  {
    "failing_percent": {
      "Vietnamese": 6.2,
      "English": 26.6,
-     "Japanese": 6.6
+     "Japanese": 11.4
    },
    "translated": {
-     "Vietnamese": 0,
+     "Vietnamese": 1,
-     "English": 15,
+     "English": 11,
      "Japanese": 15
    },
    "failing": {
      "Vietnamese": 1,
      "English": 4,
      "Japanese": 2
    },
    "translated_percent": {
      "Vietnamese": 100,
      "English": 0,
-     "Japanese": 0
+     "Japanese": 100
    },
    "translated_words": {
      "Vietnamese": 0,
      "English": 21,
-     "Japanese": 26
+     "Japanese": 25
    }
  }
+ + +
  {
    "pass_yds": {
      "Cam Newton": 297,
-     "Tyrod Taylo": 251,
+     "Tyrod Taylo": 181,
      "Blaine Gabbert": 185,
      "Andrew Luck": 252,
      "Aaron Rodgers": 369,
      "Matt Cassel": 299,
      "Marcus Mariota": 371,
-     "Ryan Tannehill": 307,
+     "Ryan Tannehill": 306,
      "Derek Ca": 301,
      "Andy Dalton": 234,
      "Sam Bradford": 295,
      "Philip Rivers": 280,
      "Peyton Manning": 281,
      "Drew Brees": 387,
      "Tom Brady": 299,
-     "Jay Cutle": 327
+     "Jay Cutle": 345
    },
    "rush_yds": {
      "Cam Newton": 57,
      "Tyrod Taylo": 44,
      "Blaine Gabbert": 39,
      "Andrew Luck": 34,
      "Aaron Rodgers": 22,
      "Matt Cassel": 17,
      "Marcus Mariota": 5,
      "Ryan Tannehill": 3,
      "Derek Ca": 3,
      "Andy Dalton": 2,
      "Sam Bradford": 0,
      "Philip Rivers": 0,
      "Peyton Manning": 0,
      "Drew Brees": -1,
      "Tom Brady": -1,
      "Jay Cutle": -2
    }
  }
+ + +
## Task prompt
Go through the data and return each line where the word "Cutle" appears.

## Written response
-     "Jay Cutle": 327
+     "Jay Cutle": 345
      "Jay Cutle": -2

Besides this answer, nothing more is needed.